WATAS is a retrospective observational cohort study with some limits that require elucidation. First, 169 persons had to be excluded from this study (41%), and tomographic imaging data was unavailable in 39% of study participants. Therefore, sampling bias may limit generalization of results. However, our discussion of findings in WATAS documents that cohort characteristics in WATAS corresponded well with other major studies of the postoperative AAAD. Therefore, potential bias did not seem to lead to deviation from cohort characteristics in other studies of the same disease. Second, WATAS data stem from only two tertiary care centers with limited patient numbers, and more data appear mandatory to underpin study results. Further, WATAS identified an aortic cause of death in 13% of late deaths, which was in line with 12% (33) and 24% (32) reported in the literature. However, the cause of death remained unknown in a large number of fatalities. In Germany, there is a dramatic decline of autopsy rates, and therefore only in a minority of deaths an autopsy was performed to elucidate a definitive cause of death (34).

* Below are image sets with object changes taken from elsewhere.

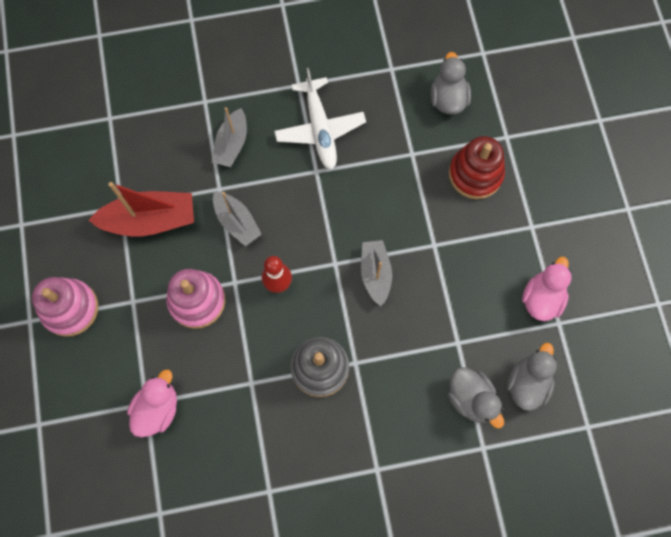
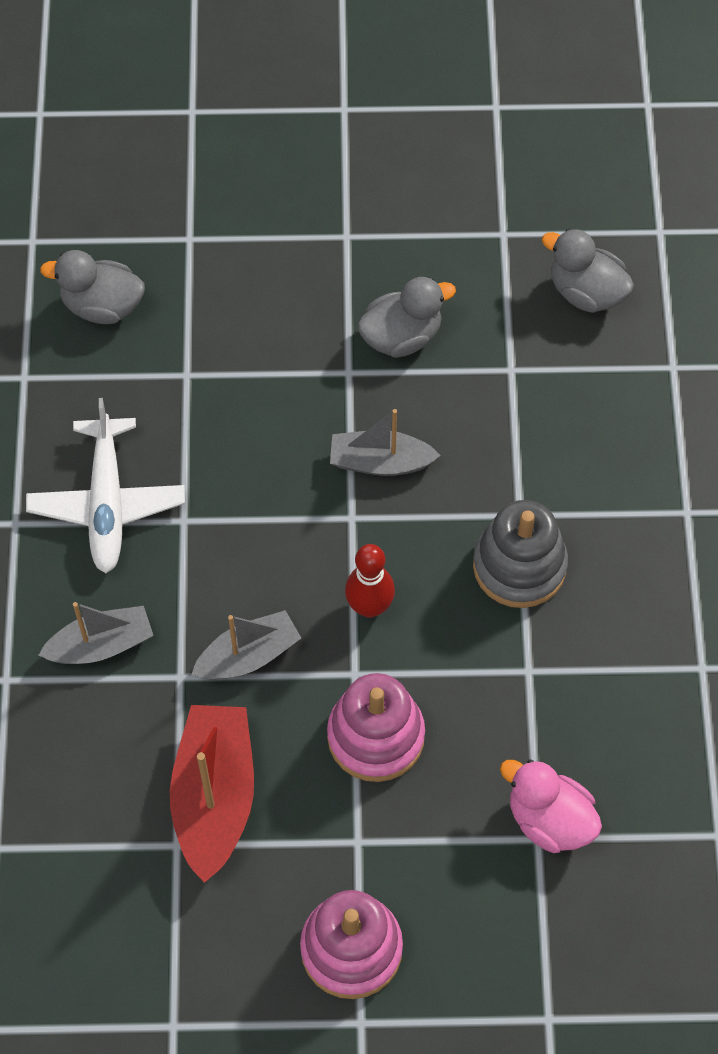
camera: 80 degrees left, 10 degrees down
grey boat [212,107,247,167] -> grey boat turned 45 degrees counterclockwise [39,602,154,664]
white plane [274,68,366,170] -> white plane turned 90 degrees clockwise [26,398,185,573]
grey duck [448,367,504,429] -> grey duck moved to [357,277,456,358]
red stacking toy [449,136,505,199] -> none
pink duck [522,257,572,321] -> none

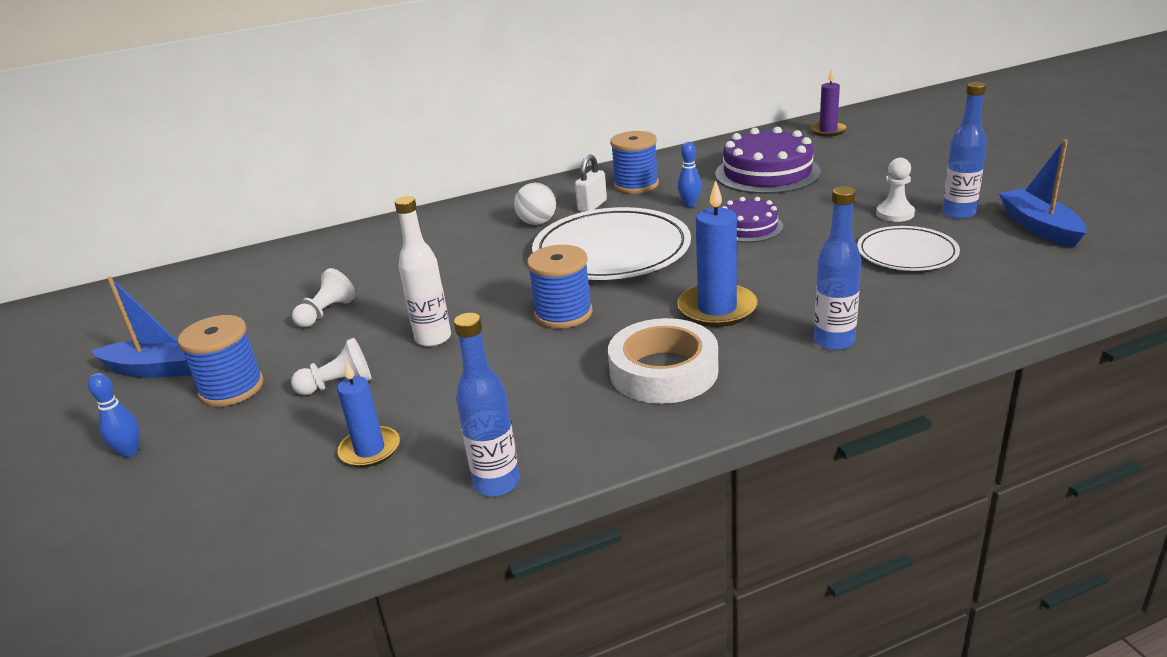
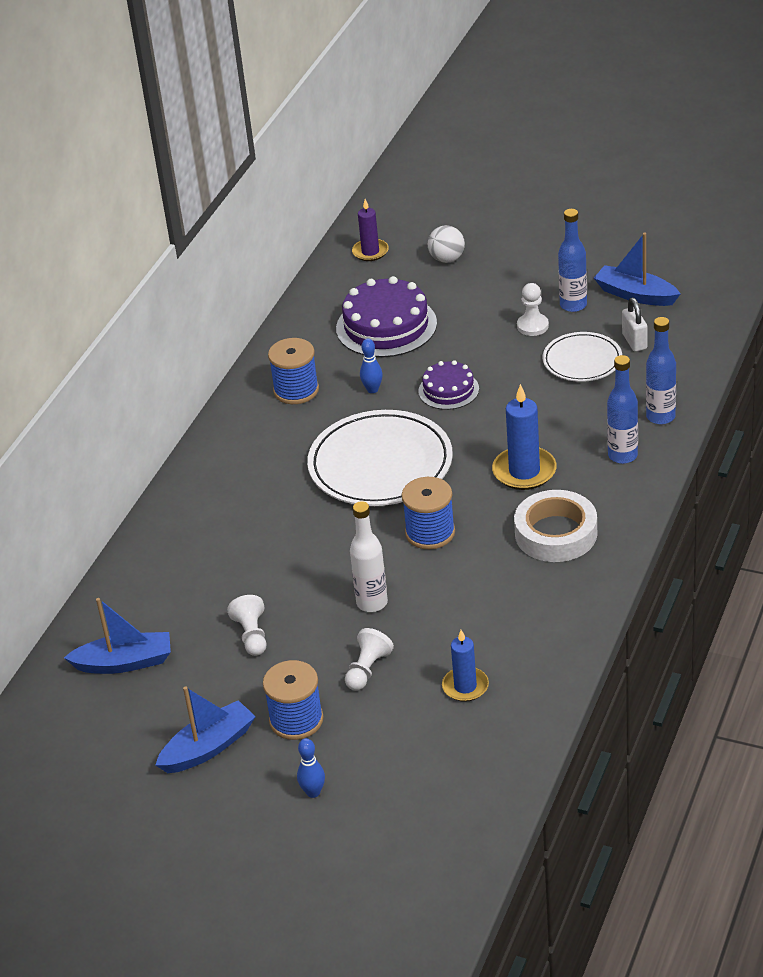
camera: 45 degrees left, 10 degrees up
blue bottle [454,313,520,497] -> blue bottle moved to [646,317,676,424]
white ball [514,183,556,225] -> white ball moved to [428,225,465,263]
white padlock [575,154,607,212] -> white padlock moved to [622,298,647,352]
none -> blue boat [64,598,171,674]

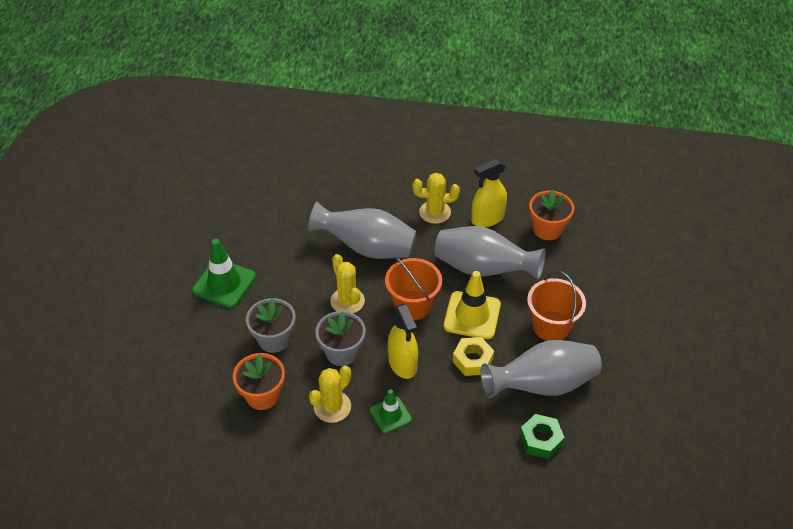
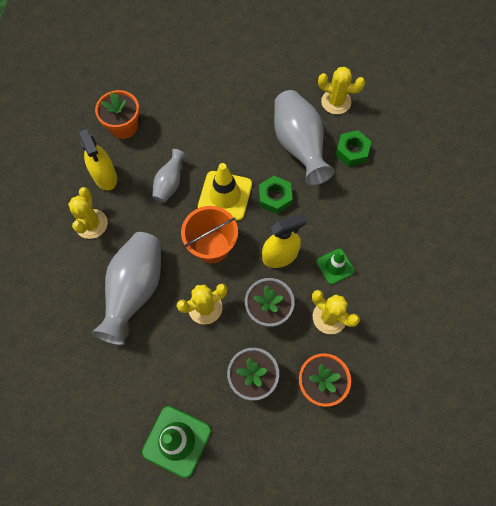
camera: 90 degrees left, 20 degrees up
grey vase [435,226,545,280] -> grey vase [152,149,187,203], size x0.53
yellow nut [453,337,494,376] -> green nut [259,176,293,214]
orange bucket [527,271,586,341] -> none
none -> yellow cactus [318,67,365,114]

Warfarin anticoagulation is frequent in postsurgical AAAD and it is administered for vital indications. Warfarin anticoagulation does not relate to late mortality or to late aortic events. Rapid aortic growth predicts late mortality and late aortic events, but warfarin anticoagulation is not associated with aortic growth. Follow-up tomographic imaging is mandatory for long-term survival after surgical repair of AAAD.
Conflicts of Interest: The authors have no conflicts of interest to declare.
Ethical Statement: The study was approved by regional ethics committee of Hamburg and Dresden (No. EK 317082014), and informed consent was taken from all the patients.